With the looming fear of repeating the mistake of orbiting into the remnants of what used to be a storyplace, armed with a bottle of the so famous electrolyte replenishing drink that everyone seems to like (I gotta tell you, it really quenches your thirst faster than water) I wonder around curiously looking at the different stores and thinking if the actual curiosity stems from finding interesting objects or finding a store that doesn’t conform to the Ctrl+C Ctrl+V leitmotif that seems so prevalent in this all -you-can-buy buffet of a place. Although this time luck smiles at me, the long awaited bookstore sits there presenting itself with big, astigmatism-friendly letters: BOOK GALLERY WEST.

Back sweaty, swampassed, I walk with a slow pace along a couple of used books book shelves laid outside the bookstore. Even though it’s unbearably humid, the covers’ and titles’ aesthetics, the spines’ wear, and the yellow color of the leaves cue me to almost smell their age. Nothing in particular peaks my interest, so I just stroll into the western gallery. As soon as I’m inside, the smell of a completely recognizable (but not by me) variant of incense fills up my nostrils while at the same time makes me realize that it has been a long time since my nose hairs actually came in contact with the smoke of one of those inedible skinny smoky corndogs (emphasis on the inedible part). How the smoke twirled and turned as it left the incandescent pointy edge was always a good source of joy to me, how it always seemed to eventually come to a stable position only to be disturbed again by some deterministic or random air current. But this time I’m only enjoying the non visual part of it, the source absent to both my knowledge and interest.

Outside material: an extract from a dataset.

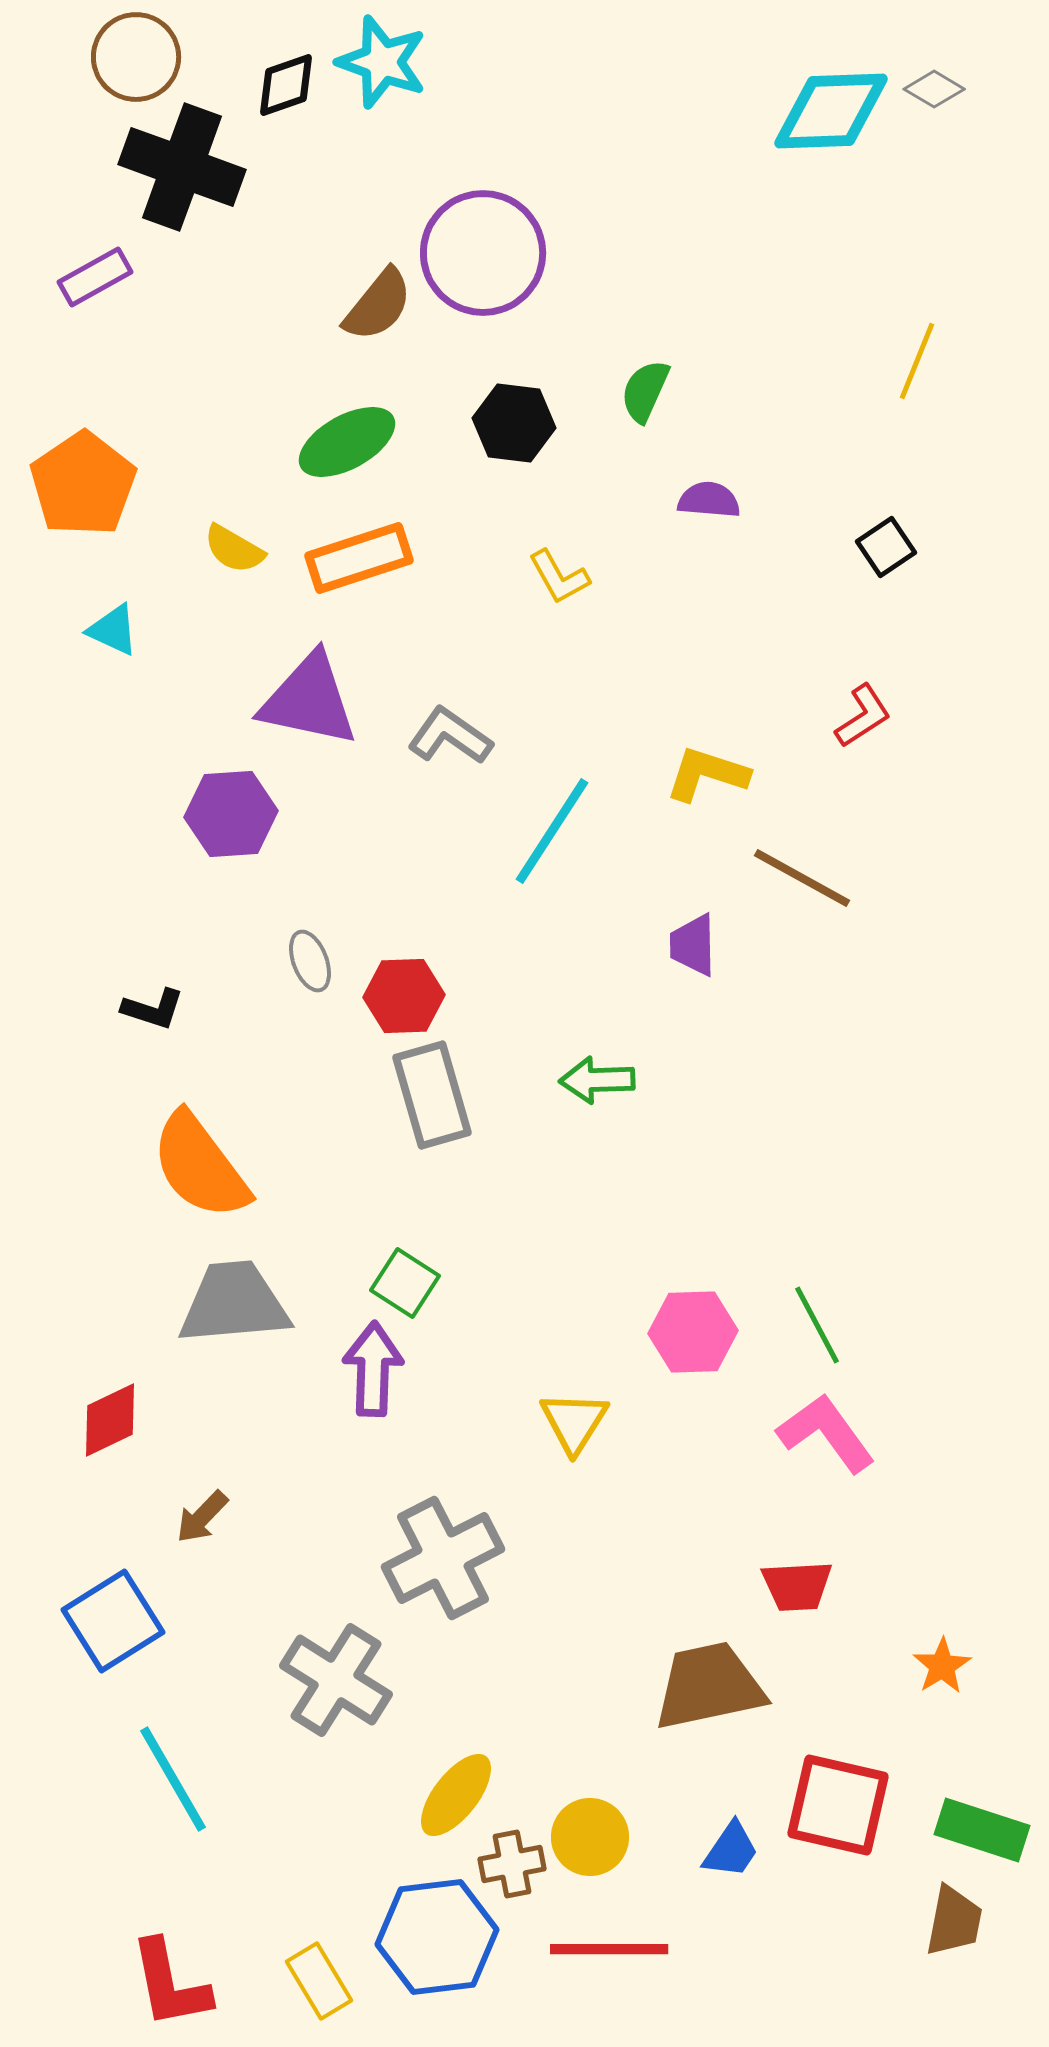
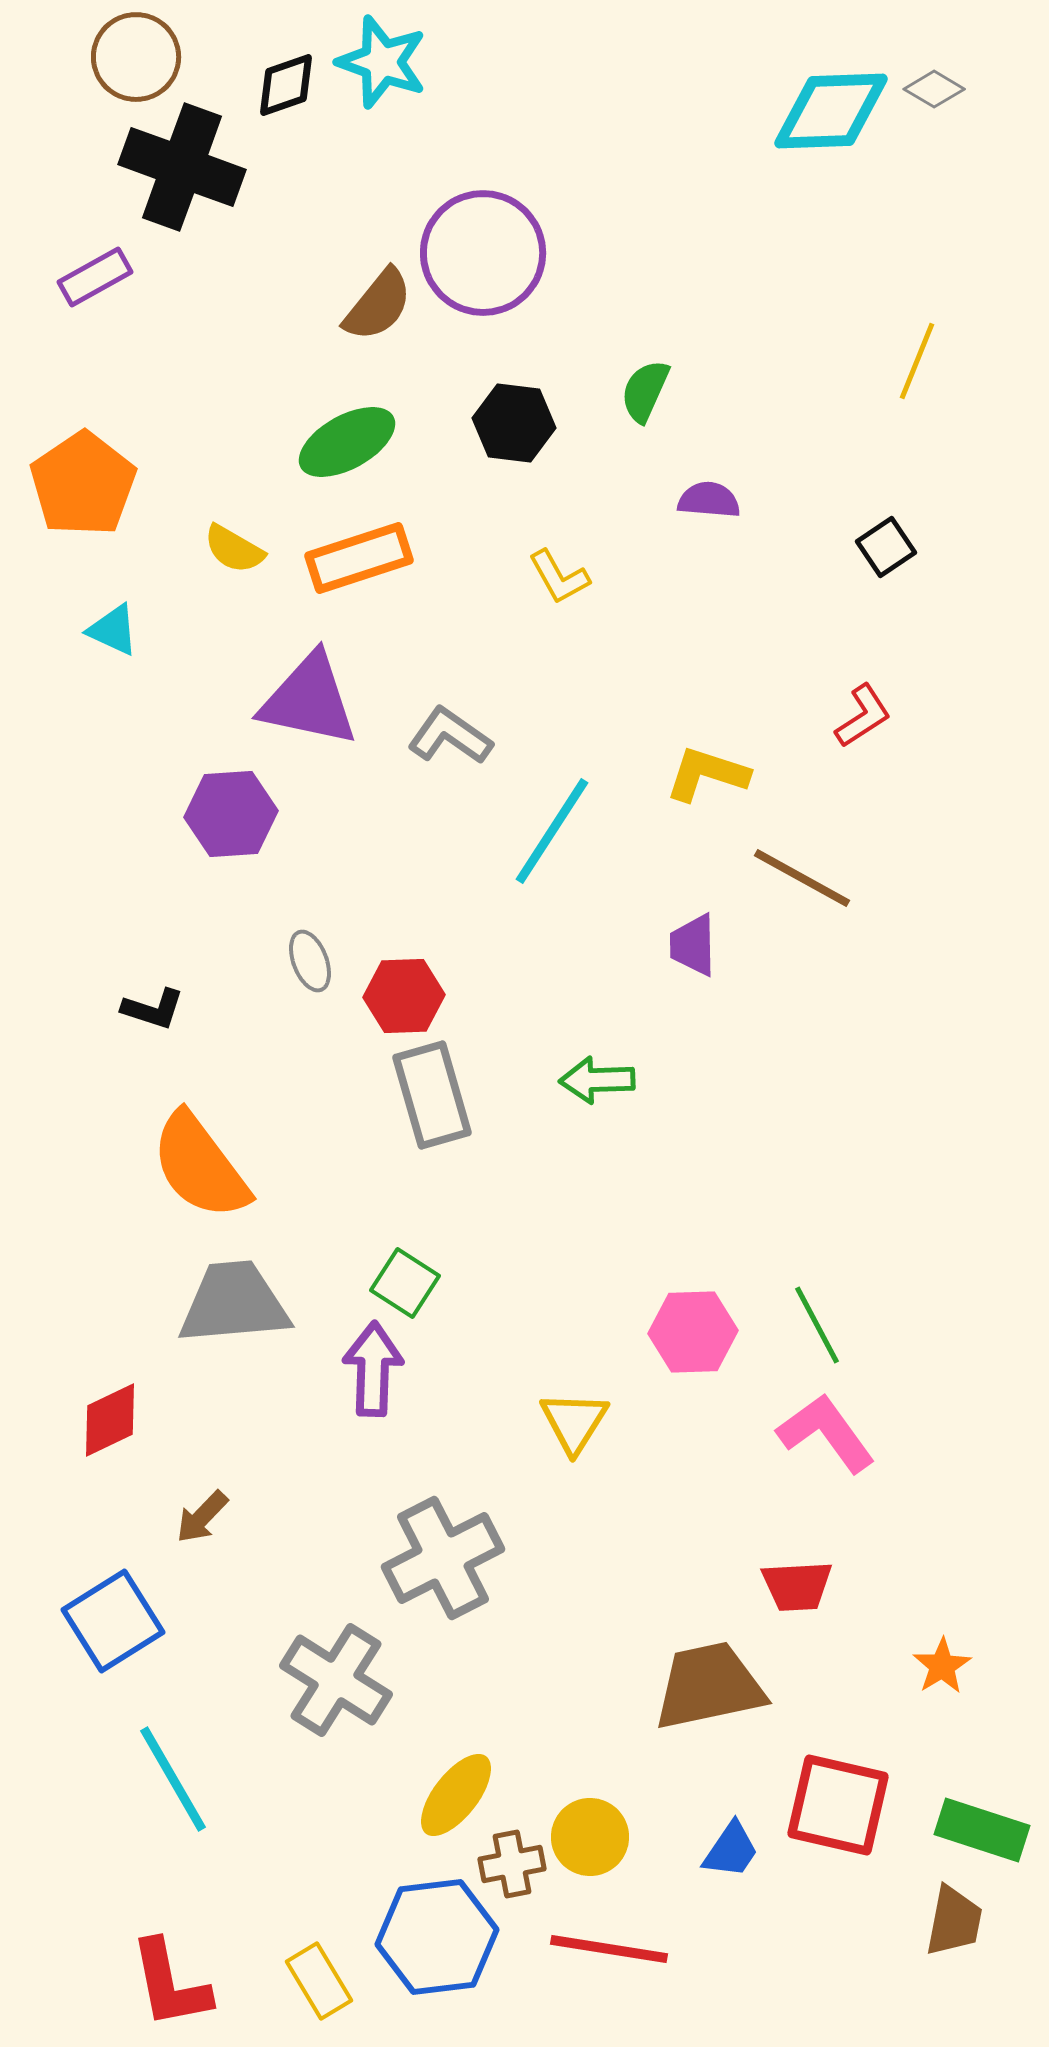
red line at (609, 1949): rotated 9 degrees clockwise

LIST OF THINGS YOU CAN FIND IN AN INCENSE DRENCHED BOOKSTORE:

– An ethnically south asian guy going about awkwardly between the classics shelves. – A couple of particularly nice staffers with soothing voice but you won’t know about this fact until you leave the library. – The delicious almost absolute silence that is so characteristic of rooms where the book to person ratio is notably and unsurprisingly high. – A section of self-help books intermixed with cooking books that in a maybe not so subtle manner suggests that cooking is a way to become a better person which I totally agree. – Little boxes of wood, unlit incense sticks, and similar kinds of mystical paraphernalia elements adorning a shelf being taken over by tiny shiny animals made of porcelain, but mostly alligators. – A book by a whacko author that you just cannot believe he’s this famous and that one of your dearest friends requested a book of him when coming back but just that one whacko volume wasn’t available. – A big shelf of science fiction and fantasy books that make you wonder what is the maximum possible set of books that can make it into a single meta-scifi-universe without contradicting each other and losing consistency (not that some self-contained universes are clean of that habit). – A deep sense of disorientation primed by looking at so many books and at the same time none at all and realizing that they say don’t judge a book by its cover but Marta do you expect me to read every fucking book and make the judgment right here and what is the point of buying at this juncture if I already read the whole thing. – A salvaging fine lady that to your question of ‘You don’t have any Infinite Jest copies, do you?’ smiles and answers ‘Actually, I think we had two copies here in the back’. – Two copies of Infinite Jest, by David Foster Wallace.